Material supplied:
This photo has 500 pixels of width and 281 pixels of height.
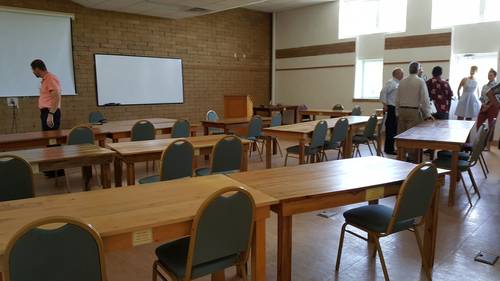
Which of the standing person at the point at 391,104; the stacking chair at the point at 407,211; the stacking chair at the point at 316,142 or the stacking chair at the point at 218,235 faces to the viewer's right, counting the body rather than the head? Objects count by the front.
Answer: the standing person

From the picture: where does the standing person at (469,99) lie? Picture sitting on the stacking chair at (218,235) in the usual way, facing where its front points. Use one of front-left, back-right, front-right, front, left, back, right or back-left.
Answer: right

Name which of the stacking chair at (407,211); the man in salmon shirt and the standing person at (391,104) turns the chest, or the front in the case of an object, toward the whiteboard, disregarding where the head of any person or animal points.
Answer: the stacking chair

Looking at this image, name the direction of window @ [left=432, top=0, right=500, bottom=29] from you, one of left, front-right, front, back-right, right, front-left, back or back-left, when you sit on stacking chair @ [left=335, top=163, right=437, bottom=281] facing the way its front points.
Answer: front-right

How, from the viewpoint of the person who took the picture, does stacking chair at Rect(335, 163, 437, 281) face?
facing away from the viewer and to the left of the viewer

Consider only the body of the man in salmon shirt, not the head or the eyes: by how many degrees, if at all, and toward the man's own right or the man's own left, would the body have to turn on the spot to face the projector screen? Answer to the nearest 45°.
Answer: approximately 90° to the man's own right

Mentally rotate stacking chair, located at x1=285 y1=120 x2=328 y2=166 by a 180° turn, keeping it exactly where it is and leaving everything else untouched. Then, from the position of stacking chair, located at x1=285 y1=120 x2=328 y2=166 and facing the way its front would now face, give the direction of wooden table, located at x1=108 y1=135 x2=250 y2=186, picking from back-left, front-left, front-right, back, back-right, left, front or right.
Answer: back-right

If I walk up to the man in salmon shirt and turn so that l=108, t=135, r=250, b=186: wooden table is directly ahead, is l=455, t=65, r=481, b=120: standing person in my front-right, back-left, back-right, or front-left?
front-left

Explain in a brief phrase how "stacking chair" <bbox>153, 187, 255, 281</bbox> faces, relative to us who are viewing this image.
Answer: facing away from the viewer and to the left of the viewer

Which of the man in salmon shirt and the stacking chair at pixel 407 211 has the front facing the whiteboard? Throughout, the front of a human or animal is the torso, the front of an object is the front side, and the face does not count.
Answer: the stacking chair

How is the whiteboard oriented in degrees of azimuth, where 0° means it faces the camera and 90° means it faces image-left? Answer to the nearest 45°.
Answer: approximately 315°

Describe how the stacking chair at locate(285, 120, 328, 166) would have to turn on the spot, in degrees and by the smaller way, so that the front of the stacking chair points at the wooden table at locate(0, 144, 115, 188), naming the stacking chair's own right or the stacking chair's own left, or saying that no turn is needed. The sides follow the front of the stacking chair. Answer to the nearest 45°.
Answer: approximately 45° to the stacking chair's own left
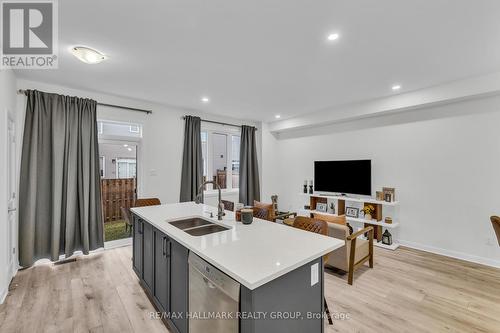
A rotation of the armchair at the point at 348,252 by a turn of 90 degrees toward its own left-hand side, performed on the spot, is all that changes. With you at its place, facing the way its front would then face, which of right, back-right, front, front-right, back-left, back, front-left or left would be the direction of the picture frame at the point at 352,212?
front-right

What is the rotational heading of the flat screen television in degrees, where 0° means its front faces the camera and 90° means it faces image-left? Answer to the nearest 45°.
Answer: approximately 45°

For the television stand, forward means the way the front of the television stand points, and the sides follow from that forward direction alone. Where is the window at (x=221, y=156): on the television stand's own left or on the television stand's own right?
on the television stand's own right

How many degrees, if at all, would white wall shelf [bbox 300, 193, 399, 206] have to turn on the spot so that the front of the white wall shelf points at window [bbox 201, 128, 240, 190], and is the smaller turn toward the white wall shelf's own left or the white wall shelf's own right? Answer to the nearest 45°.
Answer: approximately 45° to the white wall shelf's own right

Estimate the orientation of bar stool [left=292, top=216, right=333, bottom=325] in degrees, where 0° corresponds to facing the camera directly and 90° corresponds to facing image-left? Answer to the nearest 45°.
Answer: approximately 45°

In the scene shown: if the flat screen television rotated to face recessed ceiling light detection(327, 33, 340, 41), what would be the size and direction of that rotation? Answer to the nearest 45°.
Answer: approximately 45° to its left

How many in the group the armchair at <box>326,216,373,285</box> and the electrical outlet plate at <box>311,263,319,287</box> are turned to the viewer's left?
0

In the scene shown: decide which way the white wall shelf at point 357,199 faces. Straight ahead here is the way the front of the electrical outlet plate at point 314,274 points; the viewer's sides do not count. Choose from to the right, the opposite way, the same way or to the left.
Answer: to the right

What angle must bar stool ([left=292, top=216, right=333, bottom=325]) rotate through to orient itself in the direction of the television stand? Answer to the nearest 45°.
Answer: approximately 180°

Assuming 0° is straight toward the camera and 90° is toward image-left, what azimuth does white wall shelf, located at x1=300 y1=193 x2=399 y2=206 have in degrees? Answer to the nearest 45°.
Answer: approximately 45°

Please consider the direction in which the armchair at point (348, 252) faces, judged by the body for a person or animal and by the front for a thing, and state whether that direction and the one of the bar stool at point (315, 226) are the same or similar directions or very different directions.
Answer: very different directions

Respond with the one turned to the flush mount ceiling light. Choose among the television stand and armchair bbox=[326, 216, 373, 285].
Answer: the television stand
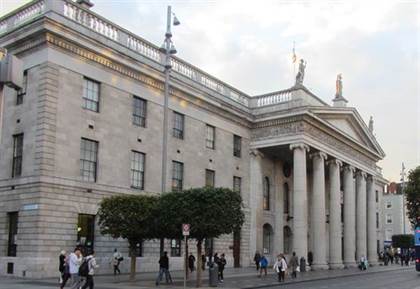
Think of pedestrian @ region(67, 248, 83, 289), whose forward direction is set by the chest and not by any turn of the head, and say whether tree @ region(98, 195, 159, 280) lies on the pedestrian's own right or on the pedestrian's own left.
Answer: on the pedestrian's own left

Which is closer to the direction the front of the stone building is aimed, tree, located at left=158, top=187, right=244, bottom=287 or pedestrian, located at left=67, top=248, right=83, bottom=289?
the tree

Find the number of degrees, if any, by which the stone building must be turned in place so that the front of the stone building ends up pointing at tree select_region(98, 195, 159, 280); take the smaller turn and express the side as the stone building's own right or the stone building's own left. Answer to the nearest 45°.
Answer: approximately 45° to the stone building's own right

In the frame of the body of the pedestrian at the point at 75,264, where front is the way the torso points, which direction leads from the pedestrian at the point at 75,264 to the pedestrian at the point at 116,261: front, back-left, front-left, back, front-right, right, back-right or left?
left

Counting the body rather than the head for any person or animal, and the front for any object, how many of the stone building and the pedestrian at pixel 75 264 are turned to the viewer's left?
0
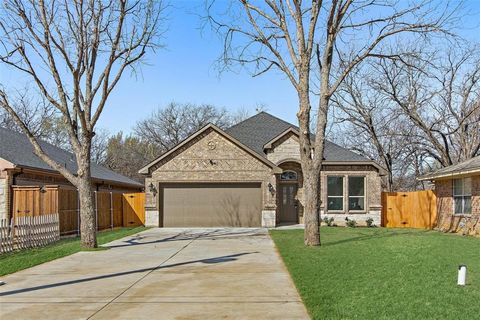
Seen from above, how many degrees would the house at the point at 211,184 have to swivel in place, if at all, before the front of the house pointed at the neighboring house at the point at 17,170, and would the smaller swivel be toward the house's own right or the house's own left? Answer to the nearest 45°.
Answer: approximately 45° to the house's own right

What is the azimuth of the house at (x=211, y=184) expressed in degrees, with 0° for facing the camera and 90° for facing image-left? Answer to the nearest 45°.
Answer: approximately 0°

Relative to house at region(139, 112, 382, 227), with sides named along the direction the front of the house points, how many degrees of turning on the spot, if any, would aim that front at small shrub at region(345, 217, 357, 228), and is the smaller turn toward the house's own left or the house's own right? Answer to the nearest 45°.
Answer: approximately 90° to the house's own left
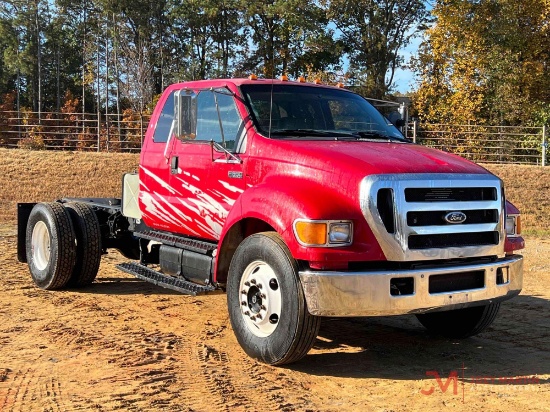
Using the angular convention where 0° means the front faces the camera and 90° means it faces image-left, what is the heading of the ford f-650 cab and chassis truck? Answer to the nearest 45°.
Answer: approximately 315°

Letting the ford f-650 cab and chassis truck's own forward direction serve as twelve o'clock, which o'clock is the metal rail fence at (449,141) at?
The metal rail fence is roughly at 8 o'clock from the ford f-650 cab and chassis truck.

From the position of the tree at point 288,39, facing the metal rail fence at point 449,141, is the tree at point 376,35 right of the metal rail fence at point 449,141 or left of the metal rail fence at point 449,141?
left

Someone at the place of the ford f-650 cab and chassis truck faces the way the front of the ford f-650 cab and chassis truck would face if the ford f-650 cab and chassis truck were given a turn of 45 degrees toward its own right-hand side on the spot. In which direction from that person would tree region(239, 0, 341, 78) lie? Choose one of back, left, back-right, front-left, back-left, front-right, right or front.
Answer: back

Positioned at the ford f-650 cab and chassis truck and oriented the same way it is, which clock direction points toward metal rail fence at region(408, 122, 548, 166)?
The metal rail fence is roughly at 8 o'clock from the ford f-650 cab and chassis truck.

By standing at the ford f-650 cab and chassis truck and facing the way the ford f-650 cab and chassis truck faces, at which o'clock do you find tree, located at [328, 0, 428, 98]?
The tree is roughly at 8 o'clock from the ford f-650 cab and chassis truck.
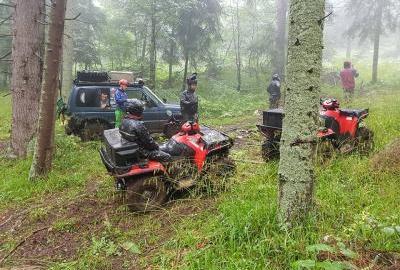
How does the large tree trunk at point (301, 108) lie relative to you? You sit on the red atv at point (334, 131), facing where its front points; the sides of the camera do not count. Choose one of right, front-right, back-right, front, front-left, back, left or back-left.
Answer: right

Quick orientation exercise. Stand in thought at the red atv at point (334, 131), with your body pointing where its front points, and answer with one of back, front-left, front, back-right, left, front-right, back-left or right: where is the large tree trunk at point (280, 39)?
left

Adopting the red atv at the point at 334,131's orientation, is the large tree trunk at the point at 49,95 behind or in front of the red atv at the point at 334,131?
behind

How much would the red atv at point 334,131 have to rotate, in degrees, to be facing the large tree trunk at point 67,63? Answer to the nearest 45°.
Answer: approximately 135° to its left

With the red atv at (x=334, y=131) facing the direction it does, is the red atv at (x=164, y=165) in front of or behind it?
behind

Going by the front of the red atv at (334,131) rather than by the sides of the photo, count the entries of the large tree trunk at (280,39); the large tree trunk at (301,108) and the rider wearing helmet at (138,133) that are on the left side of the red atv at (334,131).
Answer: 1

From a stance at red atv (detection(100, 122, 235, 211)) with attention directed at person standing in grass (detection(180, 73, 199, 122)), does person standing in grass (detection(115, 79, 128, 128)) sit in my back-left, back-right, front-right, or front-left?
front-left

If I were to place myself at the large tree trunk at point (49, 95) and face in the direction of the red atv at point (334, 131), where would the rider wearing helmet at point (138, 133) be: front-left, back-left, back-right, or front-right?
front-right

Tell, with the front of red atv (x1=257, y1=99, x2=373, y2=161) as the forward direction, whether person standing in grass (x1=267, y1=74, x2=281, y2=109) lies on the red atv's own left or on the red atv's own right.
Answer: on the red atv's own left

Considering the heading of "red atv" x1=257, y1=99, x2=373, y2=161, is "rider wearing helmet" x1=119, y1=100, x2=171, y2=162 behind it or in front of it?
behind

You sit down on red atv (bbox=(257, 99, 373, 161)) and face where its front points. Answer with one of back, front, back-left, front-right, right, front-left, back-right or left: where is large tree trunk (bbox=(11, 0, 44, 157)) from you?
back

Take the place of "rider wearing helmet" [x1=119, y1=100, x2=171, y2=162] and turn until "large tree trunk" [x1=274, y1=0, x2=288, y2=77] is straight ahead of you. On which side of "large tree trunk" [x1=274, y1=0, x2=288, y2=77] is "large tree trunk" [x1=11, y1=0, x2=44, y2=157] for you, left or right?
left

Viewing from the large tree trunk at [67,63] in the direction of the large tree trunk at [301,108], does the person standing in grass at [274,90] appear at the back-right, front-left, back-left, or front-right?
front-left

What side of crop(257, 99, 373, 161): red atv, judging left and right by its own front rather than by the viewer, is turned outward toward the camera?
right

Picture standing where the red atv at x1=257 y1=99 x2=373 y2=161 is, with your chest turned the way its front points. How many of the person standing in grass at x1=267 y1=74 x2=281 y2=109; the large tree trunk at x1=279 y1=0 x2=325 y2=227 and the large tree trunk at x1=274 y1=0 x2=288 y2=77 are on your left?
2
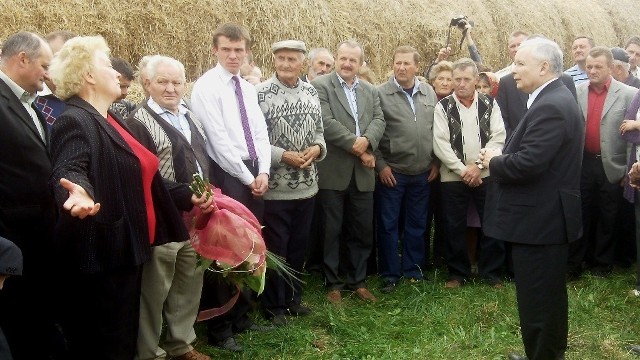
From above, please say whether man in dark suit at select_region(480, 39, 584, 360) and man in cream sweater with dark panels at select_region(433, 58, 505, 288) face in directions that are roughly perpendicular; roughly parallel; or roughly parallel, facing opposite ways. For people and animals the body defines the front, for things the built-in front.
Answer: roughly perpendicular

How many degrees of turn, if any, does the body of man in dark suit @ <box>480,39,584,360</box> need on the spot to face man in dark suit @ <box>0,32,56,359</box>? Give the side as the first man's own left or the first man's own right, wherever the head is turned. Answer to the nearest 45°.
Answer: approximately 45° to the first man's own left

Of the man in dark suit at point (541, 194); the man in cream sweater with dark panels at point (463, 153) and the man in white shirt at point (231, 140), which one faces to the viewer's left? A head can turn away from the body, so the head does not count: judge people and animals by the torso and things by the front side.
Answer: the man in dark suit

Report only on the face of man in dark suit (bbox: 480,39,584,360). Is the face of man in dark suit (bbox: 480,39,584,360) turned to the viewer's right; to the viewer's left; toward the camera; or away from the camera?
to the viewer's left

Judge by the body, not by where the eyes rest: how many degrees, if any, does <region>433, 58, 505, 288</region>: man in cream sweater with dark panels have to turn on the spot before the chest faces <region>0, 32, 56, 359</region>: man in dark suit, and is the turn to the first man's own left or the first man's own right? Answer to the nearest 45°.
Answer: approximately 45° to the first man's own right

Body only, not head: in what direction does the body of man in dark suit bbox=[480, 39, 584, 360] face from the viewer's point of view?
to the viewer's left

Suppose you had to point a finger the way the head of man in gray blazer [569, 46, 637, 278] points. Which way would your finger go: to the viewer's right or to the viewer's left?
to the viewer's left

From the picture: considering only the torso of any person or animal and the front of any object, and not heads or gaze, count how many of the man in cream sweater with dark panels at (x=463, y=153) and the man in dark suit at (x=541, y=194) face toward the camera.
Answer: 1

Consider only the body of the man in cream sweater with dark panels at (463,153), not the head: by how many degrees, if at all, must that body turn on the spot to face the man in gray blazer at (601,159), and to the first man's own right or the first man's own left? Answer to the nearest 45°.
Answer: approximately 90° to the first man's own left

What to produce: Recast the entries above, from the start of the entries through the line containing "Answer: front-right", as a two-column CSV with the columns "entry" and "answer": one row per entry, with each field in double quotes and any line breaks turned into spaces. Omit the pictures.

Response to this task:
entry,answer
"This photo has 500 pixels of width and 281 pixels of height. Which of the standing person at the point at 391,104; the stacking chair at the point at 407,211; the stacking chair at the point at 316,142 or the stacking chair at the point at 218,235 faces to the viewer's right, counting the body rather than the head? Objects count by the front. Answer:","the standing person"
"From the picture: where does the standing person at (469,99) lie? Picture sitting on the stacking chair at (218,235) in the usual way, facing where its front points. Use one of front-left, back-right, front-right, front, left, back, right or back-left. Answer:","right"
"Name which of the stacking chair at (407,211); the man in salmon shirt and the standing person at (391,104) turns the chest, or the front in the case of an object, toward the whiteboard, disregarding where the head of any person or animal points. Answer:","the stacking chair"
"Looking at this image, name the direction of window @ [left=432, top=0, right=500, bottom=29] from you, one of left, front-right, front, back-right, right, front-left, back or back-left, when you sit on stacking chair @ [left=335, top=163, right=437, bottom=281] facing the way its front points. Answer:","front-right"